- _About this task_
Please count the lines in the items below that contain the string "webp", matching case exactly, and give only that number.

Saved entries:
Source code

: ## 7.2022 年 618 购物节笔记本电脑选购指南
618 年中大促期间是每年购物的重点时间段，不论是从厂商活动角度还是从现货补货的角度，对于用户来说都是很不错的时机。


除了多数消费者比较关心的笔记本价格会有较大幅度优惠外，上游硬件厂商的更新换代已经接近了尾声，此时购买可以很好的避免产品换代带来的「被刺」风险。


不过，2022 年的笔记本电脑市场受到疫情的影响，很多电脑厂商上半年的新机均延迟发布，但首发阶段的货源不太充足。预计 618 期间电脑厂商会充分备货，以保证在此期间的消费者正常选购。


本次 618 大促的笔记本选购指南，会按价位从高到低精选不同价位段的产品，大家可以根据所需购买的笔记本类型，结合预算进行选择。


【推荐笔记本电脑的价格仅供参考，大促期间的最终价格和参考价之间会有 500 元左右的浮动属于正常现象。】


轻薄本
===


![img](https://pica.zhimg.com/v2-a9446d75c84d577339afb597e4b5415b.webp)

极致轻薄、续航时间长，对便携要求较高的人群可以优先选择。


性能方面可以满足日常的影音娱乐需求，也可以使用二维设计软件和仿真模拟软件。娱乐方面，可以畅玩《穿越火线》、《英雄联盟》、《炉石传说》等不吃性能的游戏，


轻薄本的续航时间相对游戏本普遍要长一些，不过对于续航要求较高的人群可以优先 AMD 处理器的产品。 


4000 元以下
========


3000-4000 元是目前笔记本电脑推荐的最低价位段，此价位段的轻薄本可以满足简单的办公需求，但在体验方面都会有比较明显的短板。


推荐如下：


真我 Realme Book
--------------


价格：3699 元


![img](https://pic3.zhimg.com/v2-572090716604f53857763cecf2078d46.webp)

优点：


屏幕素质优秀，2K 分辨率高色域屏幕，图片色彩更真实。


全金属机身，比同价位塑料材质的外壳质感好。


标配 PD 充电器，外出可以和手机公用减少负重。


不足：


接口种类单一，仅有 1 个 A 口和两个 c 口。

- _Answer to this problem_
2